IDC predicts that the global AI IT investment scale will grow from $315.9 billion in 2024 to $1.2619 trillion in 2029, with a five-year CAGR of 31.9% . This indicates that the AI industry will maintain high-speed growth in the next five years. From a regional perspective, emerging markets such as the Middle East, Africa, and Latin America are expected to become new growth engines, with a five-year CAGR of 40% . In China, driven by the “AI +” action, the AI investment scale is expected to reach $111.4 billion by 2029, with a five-year CAGR of 25.7% .

From an application perspective, software and information services, telecommunications, and banking are the three industries with the largest AI investment. By 2029, their respective shares will be 43.5%, 7.0%, and 6.0% . Generative AI’s in-depth application in these fields—such as intelligent code generation, network optimization, and real-time anti-fraud—will continue to release commercial value, providing sustained impetus for market growth.

2. Core Investment Logic: From Revenue Expectations to Talent and Technological Potential

The market’s evaluation criteria for AI enterprises are undergoing profound changes. Investors are no longer simply based on current revenue expectations but pay more attention to technical talent reserves, innovation path choices, and the potential value of breakthrough technologies . Emerging enterprises such as Safe Superintelligence and Thinking Machines Lab have gained investor favor despite not yet launching commercial products, largely due to their assembly of top-tier talent and differentiated technical routes . This shift reflects the recognition that scarce research talent capable of achieving breakthrough innovations is the key to determining an enterprise’s long-term competitiveness in the AI field.

3. Potential Risks: Valuation Bubbles and Unproven Business Models

While the AI industry is booming, potential risks cannot be ignored. The first is the risk of valuation bubbles. Many venture capital firms have raised large-scale funds and face pressure to deploy capital, coupled with frequent competitive bidding in the market, which has pushed up the valuations of related enterprises . This irrational factor may lead to a disconnect between enterprise valuations and their actual value.
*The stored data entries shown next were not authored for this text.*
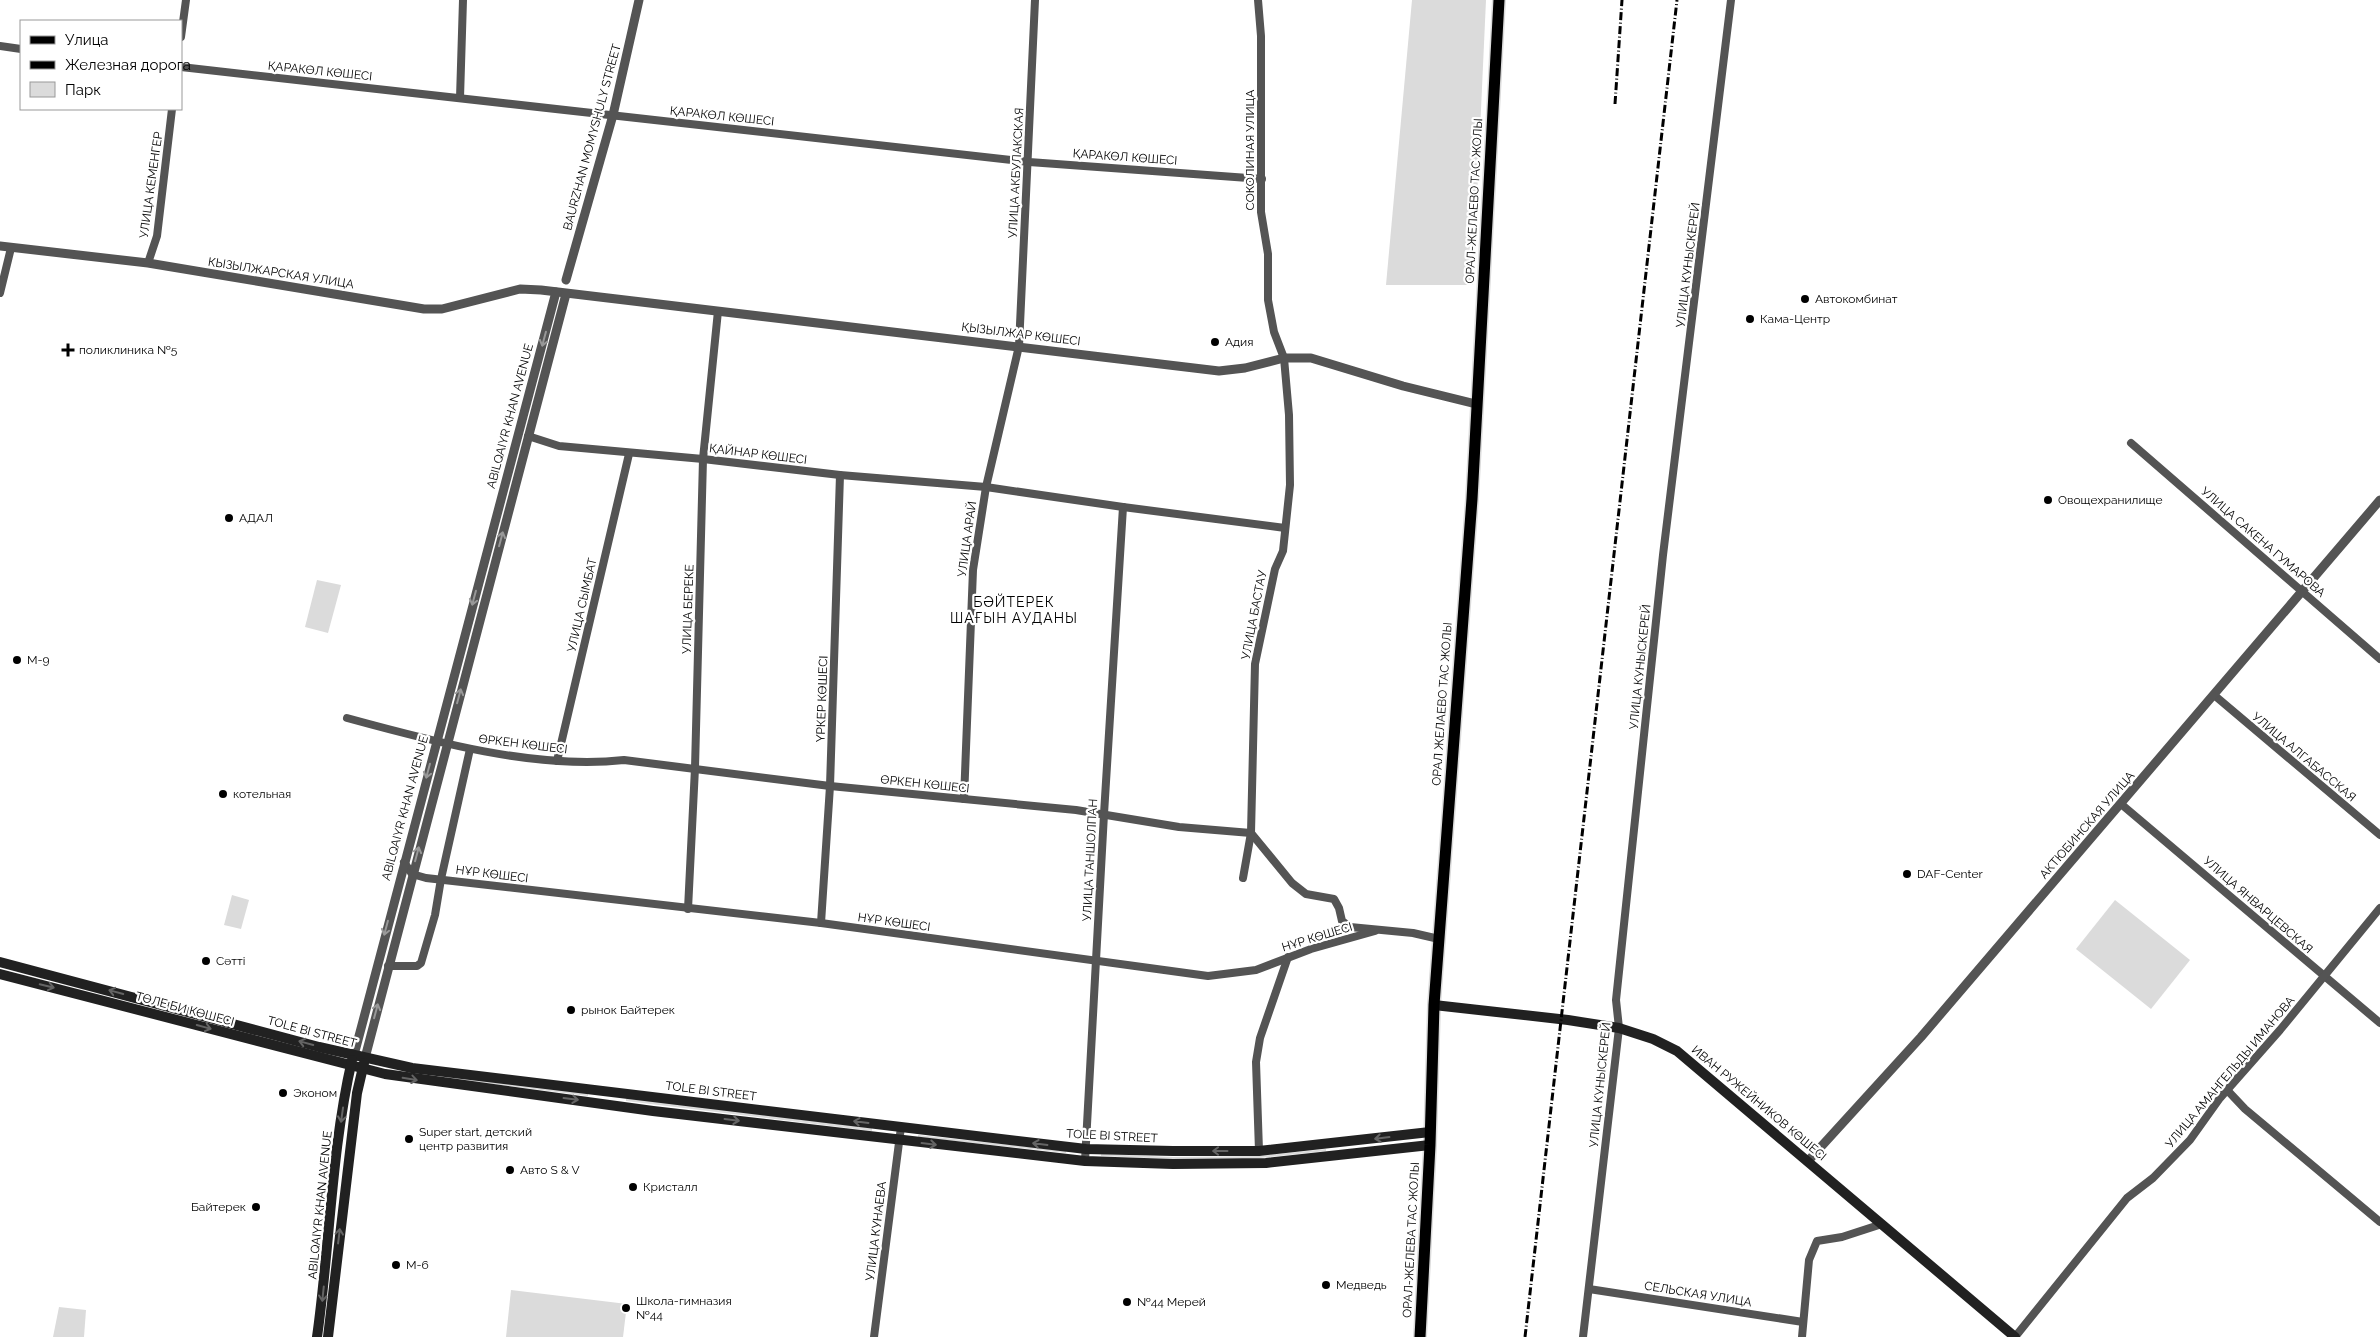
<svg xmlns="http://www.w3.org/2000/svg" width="2380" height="1337" font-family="Raleway,sans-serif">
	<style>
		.green { fill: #dbdbdb }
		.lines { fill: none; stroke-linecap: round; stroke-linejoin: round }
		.primary-casing { stroke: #dbdbdb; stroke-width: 14 }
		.minor { stroke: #545454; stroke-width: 8 }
		.tertiary { stroke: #545454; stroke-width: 9 }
		.secondary { stroke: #212121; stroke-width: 10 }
		.primary { stroke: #000; stroke-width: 11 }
		.rail { stroke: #000; stroke-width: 3; stroke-dasharray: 8 2.5 1 2.5; stroke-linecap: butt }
		.oneway { stroke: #989898 }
		.oneway2 { stroke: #646464 }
		.poi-dot { fill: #000; stroke: #fff; stroke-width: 2 }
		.labels { text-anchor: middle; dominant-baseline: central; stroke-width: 4.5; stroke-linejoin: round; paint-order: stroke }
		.street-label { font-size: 12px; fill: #000; stroke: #fff }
		.poi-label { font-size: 12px; fill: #000; stroke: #fff; text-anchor: start }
		.neighbourhood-label { font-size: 14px; letter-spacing: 1px; fill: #000; stroke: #fff }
	</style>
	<rect width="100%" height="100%" fill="#fff"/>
	<g class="green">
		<path d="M1412,0H1486L1473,285H1386Z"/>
		<path d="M317,580L341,585L328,633L305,627Z"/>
		<path d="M232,895L249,900L241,929L224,925Z"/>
		<path d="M2115,900L2190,960L2151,1009L2076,949Z"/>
		<path d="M446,1076L588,1093V1096L446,1078Z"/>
		<path d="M626,1098L872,1128V1131L626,1101Z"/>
		<path d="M918,1135L1066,1151V1153L918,1137Z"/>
		<path d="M1326,1149V1151L1260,1158L1173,1159L1101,1156V1154L1173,1157L1259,1156Z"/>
		<path d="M511,1290L627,1304L623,1337H506Z"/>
		<path d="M59,1307L86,1310L84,1337H53Z"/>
	</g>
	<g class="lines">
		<defs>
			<path id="primary" d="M1420,1337L1430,1145L1434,1005L1472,499L1499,0"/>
		</defs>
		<use href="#primary" class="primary-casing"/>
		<g class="minor">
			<path d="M181,37L186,0"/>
			<path d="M0,46L21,49"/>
			<path d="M181,67L1029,162L1262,179"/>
			<path d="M460,98L463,0"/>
			<path d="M148,263L157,236L172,109"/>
			<path d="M0,293L11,248"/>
			<path d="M528,436L559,446L703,459L840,475L986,487L1123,507L1285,528"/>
			<path d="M2131,443L2380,659"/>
			<path d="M2214,695L2380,835"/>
			<path d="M347,718C431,741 537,770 624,760L830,786L1076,810L1179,827L1251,833L1292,883L1306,894L1334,899L1339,908L1342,921L1350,927L1413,933L1439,939"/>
			<path d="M557,761L629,454"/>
			<path d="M964,799L973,570L986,487L1019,346L1035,0"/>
			<path d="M2121,804L2380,1023"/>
			<path d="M404,862L412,874L426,878L821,923L1208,976L1256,970L1311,949L1375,931"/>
			<path d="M1243,878L1251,833L1255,664L1275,569L1283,551L1290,485L1289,415L1284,358L1274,332L1268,300V254L1261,212V36L1258,0"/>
			<path d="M688,909L695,768L703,459L718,311"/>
			<path d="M821,923L830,786L840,475"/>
			<path d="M388,966H417L421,963L435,915L441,879L470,749"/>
			<path d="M2228,1091L2245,1109L2380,1222"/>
			<path d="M1259,1151L1256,1062L1260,1038L1288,957"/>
			<path d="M1085,1161L1104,814L1123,507"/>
			<path d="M1589,1289L1803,1322"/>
			<path d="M874,1337L901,1127"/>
			<path d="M1583,1337L1619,1028L1616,1000L1663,555L1731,0"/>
			<path d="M1802,1337L1809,1260L1817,1241L1842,1237L1882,1224"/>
			<path d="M2015,1337L2127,1198L2153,1178L2190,1140L2220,1098L2280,1030L2380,908"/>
		</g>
		<g class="tertiary">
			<path d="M0,246L148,263L424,309H442L520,289L541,290L1219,371L1245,368L1284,358H1311L1403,386L1476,404"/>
			<path d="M566,280L613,115L639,0"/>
			<path d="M354,1055L556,292"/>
			<path d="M365,1058L566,294"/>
			<path d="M1808,1161L1921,1037L2380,500"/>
		</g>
		<g class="secondary">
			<path d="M0,962L319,1047L412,1068L901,1127L1086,1149L1173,1151H1259L1430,1132"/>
			<path d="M0,974L385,1074L653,1111L1085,1161L1173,1164L1266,1163L1430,1145"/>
			<path d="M1434,1005L1568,1020L1619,1028L1653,1039L1677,1051L2015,1337"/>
			<path d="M317,1337C330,1245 331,1151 352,1060"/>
			<path d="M328,1337L357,1093L364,1063"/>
		</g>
		<use href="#primary" class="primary"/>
		<g class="rail">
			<path d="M1615,104L1622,0"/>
			<path d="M1525,1337L1677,0"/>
		</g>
	</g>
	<defs><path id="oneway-shaft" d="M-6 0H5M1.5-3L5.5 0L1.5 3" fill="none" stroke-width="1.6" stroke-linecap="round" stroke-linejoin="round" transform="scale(1.25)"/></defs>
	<g class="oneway">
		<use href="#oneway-shaft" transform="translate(544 339) rotate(105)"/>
		<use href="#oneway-shaft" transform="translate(501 539) rotate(-75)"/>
		<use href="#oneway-shaft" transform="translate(474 598) rotate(105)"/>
		<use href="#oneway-shaft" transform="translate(459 696) rotate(-75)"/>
		<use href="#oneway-shaft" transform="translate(428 771) rotate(105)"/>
		<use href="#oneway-shaft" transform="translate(417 854) rotate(-75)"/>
		<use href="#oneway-shaft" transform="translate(386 928) rotate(105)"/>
		<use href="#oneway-shaft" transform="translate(376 1011) rotate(-75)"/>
	</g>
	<g class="oneway2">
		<use href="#oneway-shaft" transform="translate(47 986) rotate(14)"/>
		<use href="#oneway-shaft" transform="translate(116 992) rotate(-165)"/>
		<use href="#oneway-shaft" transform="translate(204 1027) rotate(15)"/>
		<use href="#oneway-shaft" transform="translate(306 1043) rotate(-165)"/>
		<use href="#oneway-shaft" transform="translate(410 1079) rotate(9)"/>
		<use href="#oneway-shaft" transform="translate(571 1099) rotate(7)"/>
		<use href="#oneway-shaft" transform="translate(342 1115) rotate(98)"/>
		<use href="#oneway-shaft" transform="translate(732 1120) rotate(7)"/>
		<use href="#oneway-shaft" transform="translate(861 1122) rotate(-173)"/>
		<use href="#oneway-shaft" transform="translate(1382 1138) rotate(173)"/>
		<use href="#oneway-shaft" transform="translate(929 1144) rotate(7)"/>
		<use href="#oneway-shaft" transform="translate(1040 1144) rotate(-173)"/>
		<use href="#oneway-shaft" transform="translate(1220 1151) rotate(-180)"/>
		<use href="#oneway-shaft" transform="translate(339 1236) rotate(-83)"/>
		<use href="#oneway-shaft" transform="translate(323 1294) rotate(96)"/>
	</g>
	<g class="poi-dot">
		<circle cx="1805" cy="299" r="5"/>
		<circle cx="1750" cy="319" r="5"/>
		<circle cx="1215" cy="342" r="5"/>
		<path d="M65.5 342.5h5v5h5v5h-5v5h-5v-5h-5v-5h5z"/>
		<circle cx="2048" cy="500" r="5"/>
		<circle cx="229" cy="518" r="5"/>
		<circle cx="17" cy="660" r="5"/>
		<circle cx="223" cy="794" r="5"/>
		<circle cx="1907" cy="874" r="5"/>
		<circle cx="206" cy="961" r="5"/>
		<circle cx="571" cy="1010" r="5"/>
		<circle cx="283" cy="1093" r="5"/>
		<circle cx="409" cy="1139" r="5"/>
		<circle cx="510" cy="1170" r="5"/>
		<circle cx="633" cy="1187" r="5"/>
		<circle cx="256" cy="1207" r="5"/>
		<circle cx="396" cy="1265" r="5"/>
		<circle cx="1326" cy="1285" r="5"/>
		<circle cx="1127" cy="1302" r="5"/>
		<circle cx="626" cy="1308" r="5"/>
	</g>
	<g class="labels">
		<g class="street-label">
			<text transform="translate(320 71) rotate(6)">ҚАРАКӨЛ КӨШЕСІ</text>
			<text transform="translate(722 116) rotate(6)">ҚАРАКӨЛ КӨШЕСІ</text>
			<text transform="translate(592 137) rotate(-75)">BAURZHAN MOMYSHULY STREET</text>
			<text transform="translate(1250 150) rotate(-90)">СОКОЛИНАЯ УЛИЦА</text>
			<text transform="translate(1125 157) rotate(4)">ҚАРАКӨЛ КӨШЕСІ</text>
			<text transform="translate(1016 173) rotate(-87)">УЛИЦА АКБУЛАКСКАЯ</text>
			<text transform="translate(151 185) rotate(-82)">УЛИЦА КЕМЕНГЕР</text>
			<text transform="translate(1474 201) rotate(-87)">ОРАЛ-ЖЕЛАЕВО ТАС ЖОЛЫ</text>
			<text transform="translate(1688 265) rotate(-83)">УЛИЦА КУНЫСКЕРЕЙ</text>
			<text transform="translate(281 273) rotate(9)">КЫЗЫЛЖАРСКАЯ УЛИЦА</text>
			<text transform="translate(1021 334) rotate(7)">ҚЫЗЫЛЖАР КӨШЕСІ</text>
			<text transform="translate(510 416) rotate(-75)">ABILQAIYR KHAN AVENUE</text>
			<text transform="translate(758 454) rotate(7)">ҚАЙНАР КӨШЕСІ</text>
			<text transform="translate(967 539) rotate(-82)">УЛИЦА АРАЙ</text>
			<text transform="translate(2263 542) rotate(41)">УЛИЦА САКЕНА ГУМАРОВА</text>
			<text transform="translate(582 605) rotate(-77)">УЛИЦА СЫМБАТ</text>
			<text transform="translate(688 609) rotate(-88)">УЛИЦА БЕРЕКЕ</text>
			<text transform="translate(1254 615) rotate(-79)">УЛИЦА БАСТАУ</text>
			<text transform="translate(1640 667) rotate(-84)">УЛИЦА КУНЫСКЕРЕЙ</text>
			<text transform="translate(822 699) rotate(-88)">ҮРКЕР КӨШЕСІ</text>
			<text transform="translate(1442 704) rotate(-86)">ОРАЛ ЖЕЛАЕВО ТАС ЖОЛЫ</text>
			<text transform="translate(523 744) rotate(7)">ӨРКЕН КӨШЕСІ</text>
			<text transform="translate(2304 757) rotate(40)">УЛИЦА АЛГАБАССКАЯ</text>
			<text transform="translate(925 784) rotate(6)">ӨРКЕН КӨШЕСІ</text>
			<text transform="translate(405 808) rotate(-75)">ABILQAIYR KHAN AVENUE</text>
			<text transform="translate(2087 825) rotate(-49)">АКТЮБИНСКАЯ УЛИЦА</text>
			<text transform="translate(1090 860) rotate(-87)">УЛИЦА ТАНШОЛПАН</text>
			<text transform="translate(492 874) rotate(7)">НҰР КӨШЕСІ</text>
			<text transform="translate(2258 905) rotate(41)">УЛИЦА ЯНВАРЦЕВСКАЯ</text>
			<text transform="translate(894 922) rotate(8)">НҰР КӨШЕСІ</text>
			<text transform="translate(1317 937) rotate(-17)">НҰР КӨШЕСІ</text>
			<text transform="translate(185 1009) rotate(15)">ТӨЛЕ БИ КӨШЕСІ</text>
			<text transform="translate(312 1032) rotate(15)">TOLE BI STREET</text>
			<text transform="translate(2230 1072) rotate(-50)">УЛИЦА АМАНГЕЛЬДЫ ИМАНОВА</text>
			<text transform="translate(1600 1085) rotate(-84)">УЛИЦА КУНЫСКЕРЕЙ</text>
			<text transform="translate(711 1091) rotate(7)">TOLE BI STREET</text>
			<text transform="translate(1759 1103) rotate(40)">ИВАН РУЖЕЙНИКОВ КӨШЕСІ</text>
			<text transform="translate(1112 1136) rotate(3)">TOLE BI STREET</text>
			<text transform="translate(320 1205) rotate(-84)">ABILQAIYR KHAN AVENUE</text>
			<text transform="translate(876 1231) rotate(-83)">УЛИЦА КУНАЕВА</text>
			<text transform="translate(1411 1240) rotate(-87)">ОРАЛ-ЖЕЛЕВА ТАС ЖОЛЫ</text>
			<text transform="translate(1698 1294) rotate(9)">СЕЛЬСКАЯ УЛИЦА</text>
		</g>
		<g class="poi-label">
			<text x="1815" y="299">Автокомбинат</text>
			<text x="1760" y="319">Кама-Центр</text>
			<text x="1225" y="342">Адия</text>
			<text x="79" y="350">поликлиника №5</text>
			<text x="2058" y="500">Овощехранилище</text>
			<text x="239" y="518">АДАЛ</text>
			<text x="27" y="660">M-9</text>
			<text x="233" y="794">котельная</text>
			<text x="1917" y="874">DAF-Center</text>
			<text x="216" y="961">Cәтті</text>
			<text x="581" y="1010">рынок Байтерек</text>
			<text x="293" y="1093">Эконом</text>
			<text x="419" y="1132">Super start, детский<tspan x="419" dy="14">центр развития</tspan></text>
			<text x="520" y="1170">Авто S &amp; V</text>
			<text x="643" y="1187">Кристалл</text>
			<text x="246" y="1207" text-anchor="end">Байтерек</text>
			<text x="406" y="1265">M-6</text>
			<text x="1336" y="1285">Медведь</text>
			<text x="636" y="1301">Школа-гимназия<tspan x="636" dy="14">№44</tspan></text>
			<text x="1137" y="1302">№44 Мерей</text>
		</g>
		<g class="neighbourhood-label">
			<text x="1014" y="602">БӘЙТЕРЕК<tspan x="1014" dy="16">ШАҒЫН АУДАНЫ</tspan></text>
		</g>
	</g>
	<rect x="20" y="20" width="162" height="90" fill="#ffffff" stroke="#999999"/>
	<rect x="30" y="36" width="25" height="8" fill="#000000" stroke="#999999"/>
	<text x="65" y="45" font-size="15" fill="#000000">Улица</text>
	<rect x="30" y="61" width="25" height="8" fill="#000000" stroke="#999999"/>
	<text x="65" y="70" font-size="15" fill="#000000">Железная дорога</text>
	<rect x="30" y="82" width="25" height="15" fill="#dbdbdb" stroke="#999999"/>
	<text x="65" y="95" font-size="15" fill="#000000">Парк</text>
</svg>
Second, the sustainability of business models is questionable. Although global tech giants have launched trillion-dollar AI infrastructure investment sprees, a McKinsey report shows that fewer than 10% of enterprises have achieved profit growth through AI deployment . This gap between investment and return has aroused market concerns about whether AI commercialization can form a sustainable profit closed loop to feed back upstream massive capital expenditures.
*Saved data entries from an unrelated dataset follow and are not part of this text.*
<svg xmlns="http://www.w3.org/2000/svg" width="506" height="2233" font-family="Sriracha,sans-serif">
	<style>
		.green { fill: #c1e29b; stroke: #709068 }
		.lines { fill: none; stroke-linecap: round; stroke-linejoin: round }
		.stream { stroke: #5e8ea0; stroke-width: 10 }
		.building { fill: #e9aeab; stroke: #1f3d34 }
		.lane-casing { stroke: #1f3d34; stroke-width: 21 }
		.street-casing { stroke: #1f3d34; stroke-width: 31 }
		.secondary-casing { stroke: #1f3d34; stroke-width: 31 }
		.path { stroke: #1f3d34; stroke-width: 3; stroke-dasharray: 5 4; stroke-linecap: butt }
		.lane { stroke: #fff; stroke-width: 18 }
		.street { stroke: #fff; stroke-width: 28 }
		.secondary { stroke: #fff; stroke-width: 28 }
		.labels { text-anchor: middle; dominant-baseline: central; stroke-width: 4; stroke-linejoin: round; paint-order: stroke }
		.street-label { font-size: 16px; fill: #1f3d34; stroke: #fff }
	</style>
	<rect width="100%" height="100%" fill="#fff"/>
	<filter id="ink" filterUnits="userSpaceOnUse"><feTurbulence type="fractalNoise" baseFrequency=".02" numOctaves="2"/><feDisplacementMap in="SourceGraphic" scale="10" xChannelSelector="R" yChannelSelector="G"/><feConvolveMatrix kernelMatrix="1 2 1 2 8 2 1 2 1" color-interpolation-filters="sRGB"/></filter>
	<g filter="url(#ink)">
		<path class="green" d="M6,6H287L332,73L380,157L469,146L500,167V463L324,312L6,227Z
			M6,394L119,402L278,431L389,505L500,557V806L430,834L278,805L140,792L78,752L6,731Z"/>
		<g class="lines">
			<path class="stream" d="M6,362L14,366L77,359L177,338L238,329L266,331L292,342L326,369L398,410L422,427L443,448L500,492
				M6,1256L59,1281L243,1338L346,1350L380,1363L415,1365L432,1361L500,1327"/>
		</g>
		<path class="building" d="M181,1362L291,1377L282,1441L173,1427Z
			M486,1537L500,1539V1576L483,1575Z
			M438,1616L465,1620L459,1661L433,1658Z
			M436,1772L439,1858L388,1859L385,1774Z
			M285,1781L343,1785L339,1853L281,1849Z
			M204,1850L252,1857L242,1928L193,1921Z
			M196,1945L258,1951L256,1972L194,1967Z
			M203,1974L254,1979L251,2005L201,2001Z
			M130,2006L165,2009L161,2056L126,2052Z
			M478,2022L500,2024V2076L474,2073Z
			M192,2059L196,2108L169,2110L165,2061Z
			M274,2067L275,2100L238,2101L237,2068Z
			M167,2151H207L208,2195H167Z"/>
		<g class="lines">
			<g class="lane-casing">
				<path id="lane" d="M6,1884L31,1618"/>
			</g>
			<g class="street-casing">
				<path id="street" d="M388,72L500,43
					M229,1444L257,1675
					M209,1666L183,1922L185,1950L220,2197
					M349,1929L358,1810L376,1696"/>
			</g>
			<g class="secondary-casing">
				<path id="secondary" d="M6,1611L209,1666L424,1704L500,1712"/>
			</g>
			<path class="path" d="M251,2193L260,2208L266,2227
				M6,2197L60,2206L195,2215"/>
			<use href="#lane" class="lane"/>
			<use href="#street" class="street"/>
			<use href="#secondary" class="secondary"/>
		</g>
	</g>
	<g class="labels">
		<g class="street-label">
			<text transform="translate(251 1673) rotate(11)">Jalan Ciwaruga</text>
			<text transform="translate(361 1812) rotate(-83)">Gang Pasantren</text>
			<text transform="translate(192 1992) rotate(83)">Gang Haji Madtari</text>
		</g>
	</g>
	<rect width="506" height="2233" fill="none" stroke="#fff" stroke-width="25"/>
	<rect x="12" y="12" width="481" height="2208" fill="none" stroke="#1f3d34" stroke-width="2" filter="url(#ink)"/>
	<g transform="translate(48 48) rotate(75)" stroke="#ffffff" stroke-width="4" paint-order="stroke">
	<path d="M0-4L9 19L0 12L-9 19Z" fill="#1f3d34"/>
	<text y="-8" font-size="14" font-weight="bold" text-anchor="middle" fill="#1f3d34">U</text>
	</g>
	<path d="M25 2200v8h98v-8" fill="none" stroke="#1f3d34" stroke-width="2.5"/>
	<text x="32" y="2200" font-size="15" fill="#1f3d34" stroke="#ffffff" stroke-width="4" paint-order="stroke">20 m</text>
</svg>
In addition, geopolitical risks and regulatory uncertainties pose challenges to the industry. The U.S.’s chip export control measures against China and the differing regulatory standards among countries may disrupt the global AI industrial chain and supply chain . Meanwhile, the call for global governance of AI is increasing, and future regulatory policy changes may have a significant impact on enterprise operations.

Conclusion: Rational Layout in the Boom

The global AI industry is in a critical period of transition, with technological breakthroughs and industrial applications advancing hand in hand, and global competition and governance needs coexisting. For investors, the AI sector undoubtedly represents a long-term high-growth track worthy of attention, but it requires rational judgment amid the boom.

In terms of investment strategy, it is advisable to adopt a diversified layout: on the one hand, focus on leading enterprises with core technologies and stable ecological advantages in the upstream infrastructure field; on the other hand, appropriately allocate funds to early-stage innovative enterprises with potential breakthrough capabilities. At the same time, close attention should be paid to the verification of business models, changes in global regulatory policies, and geopolitical dynamics to avoid unnecessary risks. Only by grasping the core logic of industry development and balancing innovation potential and risk control can investors achieve sustainable returns in the rapidly evolving AI industry.